▶ **Given data**:
* * * * * * *

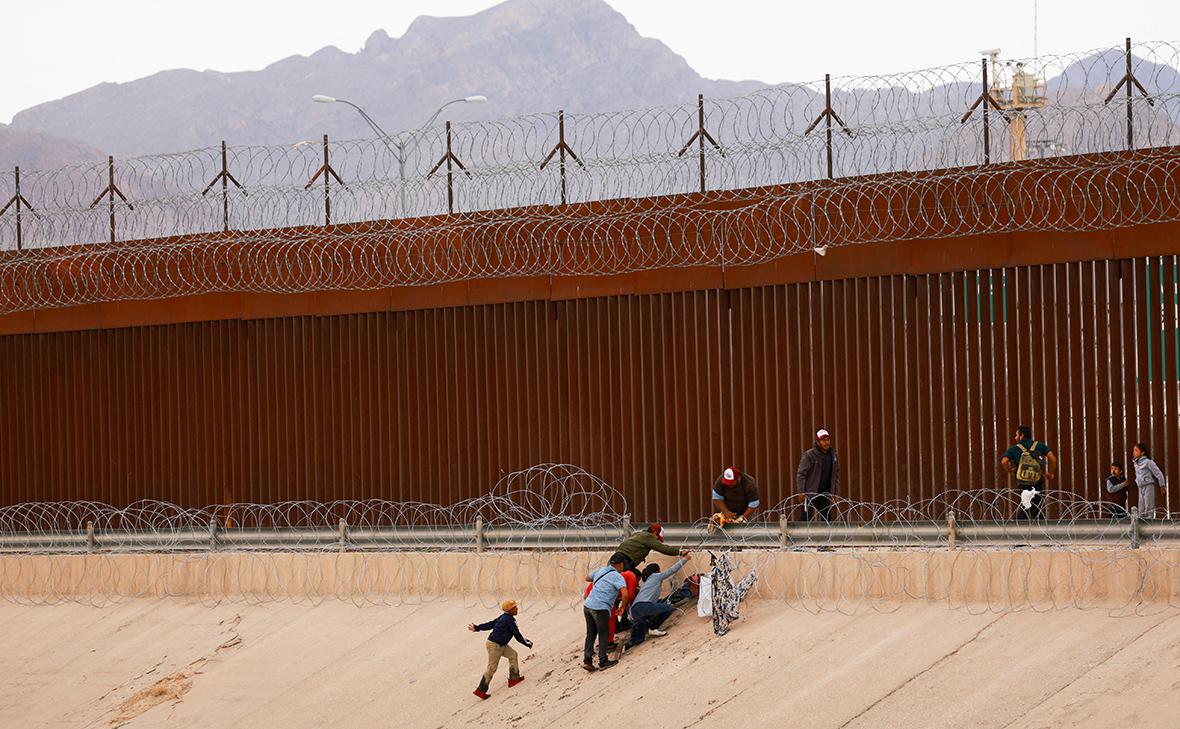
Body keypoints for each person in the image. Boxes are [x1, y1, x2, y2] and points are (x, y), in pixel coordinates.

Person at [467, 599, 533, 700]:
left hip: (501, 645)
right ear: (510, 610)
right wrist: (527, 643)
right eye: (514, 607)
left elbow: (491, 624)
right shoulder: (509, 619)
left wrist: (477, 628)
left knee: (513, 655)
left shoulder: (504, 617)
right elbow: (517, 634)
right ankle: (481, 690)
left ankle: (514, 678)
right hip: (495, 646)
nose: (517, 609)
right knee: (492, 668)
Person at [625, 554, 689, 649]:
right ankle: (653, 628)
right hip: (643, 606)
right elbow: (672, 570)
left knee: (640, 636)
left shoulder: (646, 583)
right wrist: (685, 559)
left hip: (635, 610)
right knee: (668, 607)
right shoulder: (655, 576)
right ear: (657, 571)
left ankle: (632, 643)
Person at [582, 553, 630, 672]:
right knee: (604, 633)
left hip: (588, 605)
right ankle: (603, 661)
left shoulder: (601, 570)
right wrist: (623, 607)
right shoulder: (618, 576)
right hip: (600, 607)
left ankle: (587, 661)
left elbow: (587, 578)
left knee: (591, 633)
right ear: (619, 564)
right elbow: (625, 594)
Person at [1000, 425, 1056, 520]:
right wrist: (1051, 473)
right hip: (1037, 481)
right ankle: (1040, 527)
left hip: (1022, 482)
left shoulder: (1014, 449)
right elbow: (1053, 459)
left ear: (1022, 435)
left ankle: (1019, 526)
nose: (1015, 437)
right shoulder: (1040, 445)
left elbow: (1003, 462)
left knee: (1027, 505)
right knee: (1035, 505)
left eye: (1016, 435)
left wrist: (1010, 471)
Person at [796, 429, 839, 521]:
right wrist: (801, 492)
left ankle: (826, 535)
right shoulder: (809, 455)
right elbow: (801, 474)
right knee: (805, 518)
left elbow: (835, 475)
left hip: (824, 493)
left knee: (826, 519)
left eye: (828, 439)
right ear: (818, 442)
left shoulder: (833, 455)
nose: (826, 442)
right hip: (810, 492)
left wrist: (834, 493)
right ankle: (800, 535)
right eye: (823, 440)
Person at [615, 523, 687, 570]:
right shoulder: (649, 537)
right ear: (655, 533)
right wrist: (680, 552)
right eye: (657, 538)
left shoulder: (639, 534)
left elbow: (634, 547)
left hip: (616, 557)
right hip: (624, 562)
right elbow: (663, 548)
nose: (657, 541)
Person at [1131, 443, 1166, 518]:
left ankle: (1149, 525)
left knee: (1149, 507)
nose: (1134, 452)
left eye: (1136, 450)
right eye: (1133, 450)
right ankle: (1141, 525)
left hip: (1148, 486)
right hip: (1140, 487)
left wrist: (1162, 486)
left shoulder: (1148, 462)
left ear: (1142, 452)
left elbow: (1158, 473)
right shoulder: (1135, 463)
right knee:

* * * * * * *

▶ **Activity**:
Taking the lines above, repeat exactly those from the line that contains "right knee: (604, 633)" through the line that contains "right ear: (655, 533)", and both of those lines as well. Include nothing else.

▶ **Answer to this exercise**:
right knee: (604, 633)
left hip: (588, 605)
right ankle: (603, 661)
left shoulder: (601, 570)
right wrist: (623, 607)
right shoulder: (618, 576)
right hip: (600, 607)
left ankle: (587, 661)
left elbow: (587, 578)
left knee: (591, 633)
right ear: (619, 564)
right elbow: (625, 594)
Person at [1000, 425, 1056, 520]:
right wrist: (1051, 473)
right hip: (1037, 481)
right ankle: (1040, 527)
left hip: (1022, 482)
left shoulder: (1014, 449)
right elbow: (1053, 459)
left ear: (1022, 435)
left ankle: (1019, 526)
nose: (1015, 437)
right shoulder: (1040, 445)
left elbow: (1003, 462)
left knee: (1027, 505)
right knee: (1035, 505)
left eye: (1016, 435)
left wrist: (1010, 471)
Person at [796, 429, 839, 521]:
right wrist: (801, 492)
left ankle: (826, 535)
right shoulder: (809, 455)
right elbow: (801, 474)
right knee: (805, 518)
left elbow: (835, 475)
left hip: (824, 493)
left knee: (826, 519)
left eye: (828, 439)
right ear: (818, 442)
left shoulder: (833, 455)
nose: (826, 442)
right hip: (810, 492)
left wrist: (834, 493)
right ankle: (800, 535)
right eye: (823, 440)
Person at [615, 523, 687, 570]:
right shoulder: (649, 537)
right ear: (655, 533)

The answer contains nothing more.